Problem
Exactly the lines from the one with "47 187 18.17" through the end of the records below are to be output, the first and last included, and no others.

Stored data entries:
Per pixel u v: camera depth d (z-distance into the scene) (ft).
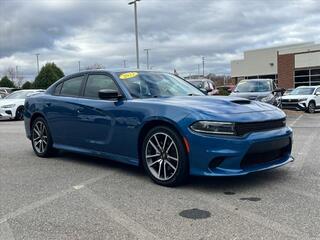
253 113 17.20
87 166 22.31
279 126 17.88
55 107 23.62
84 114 21.52
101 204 15.53
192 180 18.61
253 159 16.89
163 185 17.81
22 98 64.13
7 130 43.57
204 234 12.35
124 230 12.87
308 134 36.01
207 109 16.94
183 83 22.71
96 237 12.39
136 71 21.84
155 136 17.99
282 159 18.30
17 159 24.89
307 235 12.09
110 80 21.02
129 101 19.39
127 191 17.19
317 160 22.79
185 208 14.80
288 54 153.17
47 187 18.17
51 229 13.14
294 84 152.76
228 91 89.66
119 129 19.52
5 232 13.00
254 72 192.95
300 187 17.21
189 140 16.60
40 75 169.07
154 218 13.85
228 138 16.07
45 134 24.95
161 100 18.74
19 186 18.44
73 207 15.25
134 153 19.07
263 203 15.15
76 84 23.21
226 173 16.17
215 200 15.66
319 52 144.25
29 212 14.82
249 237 12.02
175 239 12.05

Task answer
47 187 18.17
51 229 13.14
294 84 152.76
228 91 89.66
119 129 19.52
5 232 13.00
254 72 192.95
300 187 17.21
189 140 16.60
40 75 169.07
154 218 13.85
228 138 16.07
45 134 24.95
161 100 18.74
19 186 18.44
73 207 15.25
134 153 19.07
263 203 15.15
76 84 23.21
226 173 16.17
215 200 15.66
319 52 144.25
29 212 14.82
249 237 12.02
175 239 12.05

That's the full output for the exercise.